Dataset excerpts
══════════

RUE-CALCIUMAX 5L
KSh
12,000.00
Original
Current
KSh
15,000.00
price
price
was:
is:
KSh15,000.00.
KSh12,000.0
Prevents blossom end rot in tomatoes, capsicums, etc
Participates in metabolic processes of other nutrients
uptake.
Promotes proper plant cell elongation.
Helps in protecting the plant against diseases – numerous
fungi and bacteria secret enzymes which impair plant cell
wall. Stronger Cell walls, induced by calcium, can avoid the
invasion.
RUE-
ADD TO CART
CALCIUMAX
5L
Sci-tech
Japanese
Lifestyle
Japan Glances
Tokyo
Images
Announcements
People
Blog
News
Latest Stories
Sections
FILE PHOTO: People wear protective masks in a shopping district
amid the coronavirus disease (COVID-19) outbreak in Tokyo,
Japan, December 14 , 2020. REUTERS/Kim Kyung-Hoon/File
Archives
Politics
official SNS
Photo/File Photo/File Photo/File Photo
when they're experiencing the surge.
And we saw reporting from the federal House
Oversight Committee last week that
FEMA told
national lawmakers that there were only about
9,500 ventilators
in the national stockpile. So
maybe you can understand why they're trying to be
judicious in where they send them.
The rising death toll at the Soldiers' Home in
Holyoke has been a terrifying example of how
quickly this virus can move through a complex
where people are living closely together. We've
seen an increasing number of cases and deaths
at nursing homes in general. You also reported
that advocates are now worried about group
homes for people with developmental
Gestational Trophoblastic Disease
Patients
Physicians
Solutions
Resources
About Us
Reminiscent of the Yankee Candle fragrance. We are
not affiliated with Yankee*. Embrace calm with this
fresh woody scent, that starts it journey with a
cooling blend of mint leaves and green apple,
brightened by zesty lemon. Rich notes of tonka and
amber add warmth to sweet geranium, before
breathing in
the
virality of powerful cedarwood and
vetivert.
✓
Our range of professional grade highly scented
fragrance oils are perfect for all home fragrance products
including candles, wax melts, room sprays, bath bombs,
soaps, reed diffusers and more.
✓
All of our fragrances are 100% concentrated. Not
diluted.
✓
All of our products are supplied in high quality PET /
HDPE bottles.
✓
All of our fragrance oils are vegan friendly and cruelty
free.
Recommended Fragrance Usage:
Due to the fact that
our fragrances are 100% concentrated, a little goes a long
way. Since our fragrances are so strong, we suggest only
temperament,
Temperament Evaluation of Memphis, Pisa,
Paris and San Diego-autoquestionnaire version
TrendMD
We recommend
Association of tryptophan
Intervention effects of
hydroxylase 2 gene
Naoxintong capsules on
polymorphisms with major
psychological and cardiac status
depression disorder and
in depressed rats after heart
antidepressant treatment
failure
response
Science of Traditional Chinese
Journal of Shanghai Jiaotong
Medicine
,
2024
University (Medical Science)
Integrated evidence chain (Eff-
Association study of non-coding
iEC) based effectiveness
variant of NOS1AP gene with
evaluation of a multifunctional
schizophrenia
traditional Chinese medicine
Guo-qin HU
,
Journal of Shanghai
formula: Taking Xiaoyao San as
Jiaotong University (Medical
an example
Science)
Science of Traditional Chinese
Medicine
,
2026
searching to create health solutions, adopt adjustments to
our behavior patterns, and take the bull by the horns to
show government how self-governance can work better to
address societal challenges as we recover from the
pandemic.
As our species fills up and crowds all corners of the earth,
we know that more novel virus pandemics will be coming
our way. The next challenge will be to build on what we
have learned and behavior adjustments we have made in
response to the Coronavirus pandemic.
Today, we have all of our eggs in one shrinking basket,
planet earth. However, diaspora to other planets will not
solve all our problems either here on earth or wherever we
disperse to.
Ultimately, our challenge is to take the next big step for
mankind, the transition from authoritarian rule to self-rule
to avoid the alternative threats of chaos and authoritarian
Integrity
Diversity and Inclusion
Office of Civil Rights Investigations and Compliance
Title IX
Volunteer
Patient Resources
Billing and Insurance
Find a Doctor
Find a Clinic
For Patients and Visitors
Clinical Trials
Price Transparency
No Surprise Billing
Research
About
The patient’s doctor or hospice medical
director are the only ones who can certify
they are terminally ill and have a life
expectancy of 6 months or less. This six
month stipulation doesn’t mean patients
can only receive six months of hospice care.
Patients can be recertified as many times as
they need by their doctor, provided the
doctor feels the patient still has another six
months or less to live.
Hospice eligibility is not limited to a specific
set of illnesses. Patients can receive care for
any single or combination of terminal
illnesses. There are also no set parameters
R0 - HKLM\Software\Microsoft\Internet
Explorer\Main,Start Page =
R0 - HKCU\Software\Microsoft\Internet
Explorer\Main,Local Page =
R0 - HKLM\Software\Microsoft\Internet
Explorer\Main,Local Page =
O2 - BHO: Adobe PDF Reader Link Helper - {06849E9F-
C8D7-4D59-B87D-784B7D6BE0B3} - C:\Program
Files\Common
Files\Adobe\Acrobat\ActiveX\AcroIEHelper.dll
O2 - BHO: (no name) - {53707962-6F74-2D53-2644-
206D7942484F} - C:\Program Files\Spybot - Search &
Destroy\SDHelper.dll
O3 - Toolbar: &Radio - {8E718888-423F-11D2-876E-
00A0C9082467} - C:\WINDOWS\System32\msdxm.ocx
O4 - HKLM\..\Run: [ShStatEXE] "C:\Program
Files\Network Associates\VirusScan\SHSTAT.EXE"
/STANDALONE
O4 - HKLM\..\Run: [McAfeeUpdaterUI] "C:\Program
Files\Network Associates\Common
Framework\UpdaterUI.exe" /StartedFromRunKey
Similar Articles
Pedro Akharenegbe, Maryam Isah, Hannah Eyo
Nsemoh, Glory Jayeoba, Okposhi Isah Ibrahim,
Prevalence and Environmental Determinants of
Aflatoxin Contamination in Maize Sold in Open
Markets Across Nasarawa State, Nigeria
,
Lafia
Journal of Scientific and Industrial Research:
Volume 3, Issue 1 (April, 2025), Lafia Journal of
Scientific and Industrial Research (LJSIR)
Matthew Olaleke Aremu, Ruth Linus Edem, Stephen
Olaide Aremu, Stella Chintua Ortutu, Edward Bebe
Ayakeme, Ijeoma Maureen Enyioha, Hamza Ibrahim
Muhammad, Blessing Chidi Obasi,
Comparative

══════════

Your instructions
Could you reproduce, exactly, every line above from the line with "O4 - HKLM\..\Run: [McAfeeUpdaterUI]" to the line with "Aflatoxin Contamination in Maize Sold in Open", and no other line? Both ends count.

Exercise response
O4 - HKLM\..\Run: [McAfeeUpdaterUI] "C:\Program
Files\Network Associates\Common
Framework\UpdaterUI.exe" /StartedFromRunKey
Similar Articles
Pedro Akharenegbe, Maryam Isah, Hannah Eyo
Nsemoh, Glory Jayeoba, Okposhi Isah Ibrahim,
Prevalence and Environmental Determinants of
Aflatoxin Contamination in Maize Sold in Open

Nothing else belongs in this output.